I want to do a RNA-seq for 30 cancer patients that can be divided into two groups of 150. Each patient have normal and cancerous tissue paired. The problem is that we have money ONLY for 36 samples in total.
I was thinking, at first, to use 3 normals for each group of 15 as a way to use my samples in DE analysis. But then it ocurrured to me: Why not pool 5 normal tissues, 3 times each, so all normal tissue will be represented with less RNA-seq?
Group 1 - 15 cancer samples - 3 pools of 5 normal paired
Group 2 - 15 cancer samples - 3 pools of 5 normal paired
We were planning 100million reads paired-end, which is the standard in our institution.
The point of normal samples is not just to get a figure for what the average "normal" level is. It's also to get an idea of what the natural variation is between "normal" samples.
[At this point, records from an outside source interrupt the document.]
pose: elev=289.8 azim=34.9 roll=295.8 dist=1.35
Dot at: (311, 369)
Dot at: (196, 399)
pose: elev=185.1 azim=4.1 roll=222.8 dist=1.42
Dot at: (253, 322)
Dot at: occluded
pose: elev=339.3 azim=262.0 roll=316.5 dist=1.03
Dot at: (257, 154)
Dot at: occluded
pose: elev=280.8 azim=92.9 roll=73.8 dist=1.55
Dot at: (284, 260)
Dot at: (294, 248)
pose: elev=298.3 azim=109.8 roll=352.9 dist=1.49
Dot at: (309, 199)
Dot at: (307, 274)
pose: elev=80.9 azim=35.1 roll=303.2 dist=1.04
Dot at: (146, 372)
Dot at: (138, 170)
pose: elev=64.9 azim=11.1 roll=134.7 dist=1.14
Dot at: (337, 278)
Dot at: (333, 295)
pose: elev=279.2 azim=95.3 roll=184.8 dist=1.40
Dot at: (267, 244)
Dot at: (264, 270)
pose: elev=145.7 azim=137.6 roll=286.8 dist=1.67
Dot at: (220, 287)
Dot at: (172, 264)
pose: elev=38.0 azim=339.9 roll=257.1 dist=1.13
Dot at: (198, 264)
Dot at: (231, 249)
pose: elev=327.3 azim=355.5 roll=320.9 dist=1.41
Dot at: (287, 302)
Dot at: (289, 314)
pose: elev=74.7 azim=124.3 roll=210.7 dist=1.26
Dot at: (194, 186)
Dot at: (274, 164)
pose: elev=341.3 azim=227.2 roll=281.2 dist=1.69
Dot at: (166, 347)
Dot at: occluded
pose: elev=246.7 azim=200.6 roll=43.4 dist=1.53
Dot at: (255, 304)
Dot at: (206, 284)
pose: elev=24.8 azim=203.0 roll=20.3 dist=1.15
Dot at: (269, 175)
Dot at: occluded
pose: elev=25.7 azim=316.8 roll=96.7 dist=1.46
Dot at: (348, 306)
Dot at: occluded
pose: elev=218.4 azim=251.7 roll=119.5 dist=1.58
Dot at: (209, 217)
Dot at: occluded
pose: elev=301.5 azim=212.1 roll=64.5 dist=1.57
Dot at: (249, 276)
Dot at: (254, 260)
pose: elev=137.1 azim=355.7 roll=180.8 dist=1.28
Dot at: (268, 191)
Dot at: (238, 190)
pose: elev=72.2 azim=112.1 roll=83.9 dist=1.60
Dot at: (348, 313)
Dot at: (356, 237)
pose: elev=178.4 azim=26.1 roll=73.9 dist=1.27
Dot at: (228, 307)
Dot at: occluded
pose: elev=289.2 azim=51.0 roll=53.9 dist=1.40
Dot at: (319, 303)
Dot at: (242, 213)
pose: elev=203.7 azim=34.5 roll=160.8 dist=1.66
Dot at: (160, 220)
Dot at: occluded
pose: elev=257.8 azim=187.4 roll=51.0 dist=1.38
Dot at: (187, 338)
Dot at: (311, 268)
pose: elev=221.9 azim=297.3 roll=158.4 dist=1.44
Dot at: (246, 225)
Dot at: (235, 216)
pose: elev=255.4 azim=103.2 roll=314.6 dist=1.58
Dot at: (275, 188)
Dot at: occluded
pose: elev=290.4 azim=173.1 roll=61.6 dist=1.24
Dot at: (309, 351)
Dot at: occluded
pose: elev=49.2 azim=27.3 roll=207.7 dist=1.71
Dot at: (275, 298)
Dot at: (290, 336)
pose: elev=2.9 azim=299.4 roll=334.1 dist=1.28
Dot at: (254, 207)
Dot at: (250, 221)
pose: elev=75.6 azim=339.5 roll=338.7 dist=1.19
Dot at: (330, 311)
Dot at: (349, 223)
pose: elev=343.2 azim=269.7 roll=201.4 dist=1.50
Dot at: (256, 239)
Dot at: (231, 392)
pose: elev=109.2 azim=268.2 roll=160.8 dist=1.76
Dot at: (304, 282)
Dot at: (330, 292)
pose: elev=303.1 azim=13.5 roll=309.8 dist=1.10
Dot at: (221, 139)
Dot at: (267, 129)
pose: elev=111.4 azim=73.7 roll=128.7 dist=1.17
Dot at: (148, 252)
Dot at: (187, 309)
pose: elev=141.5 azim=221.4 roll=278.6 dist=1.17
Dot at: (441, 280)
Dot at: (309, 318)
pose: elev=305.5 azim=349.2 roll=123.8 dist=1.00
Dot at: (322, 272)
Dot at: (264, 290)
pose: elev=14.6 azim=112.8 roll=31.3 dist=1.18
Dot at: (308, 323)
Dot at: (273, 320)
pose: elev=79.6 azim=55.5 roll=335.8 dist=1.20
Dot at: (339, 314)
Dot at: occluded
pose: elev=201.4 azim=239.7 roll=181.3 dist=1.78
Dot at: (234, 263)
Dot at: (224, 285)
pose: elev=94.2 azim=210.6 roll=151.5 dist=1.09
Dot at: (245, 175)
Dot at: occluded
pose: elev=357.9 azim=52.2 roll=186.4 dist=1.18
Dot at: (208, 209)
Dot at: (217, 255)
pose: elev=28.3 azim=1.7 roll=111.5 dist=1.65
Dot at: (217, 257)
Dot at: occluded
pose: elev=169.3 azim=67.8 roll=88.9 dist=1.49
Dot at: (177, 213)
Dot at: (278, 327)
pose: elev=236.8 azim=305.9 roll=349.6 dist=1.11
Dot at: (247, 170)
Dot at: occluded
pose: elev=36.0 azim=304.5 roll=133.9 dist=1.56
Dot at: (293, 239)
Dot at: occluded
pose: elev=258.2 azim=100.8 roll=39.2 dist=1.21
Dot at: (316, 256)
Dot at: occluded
So first, I'm not sure that 3 normals is sufficient to get a good handle on the normal variation. Second, three average pools is just going to be a mush that will obliterate whatever variation there is between your normal samples.
Also, if all you care about is DE, you might not need 100 bp long paired end. Paired end costs twice as much, but doesn't give you double the gene counts.
Not DE only, but many other analyses such as mutation, isoform and all we can do with RNA-seq.
Could you expand the explanation of why variation between normal samples is important?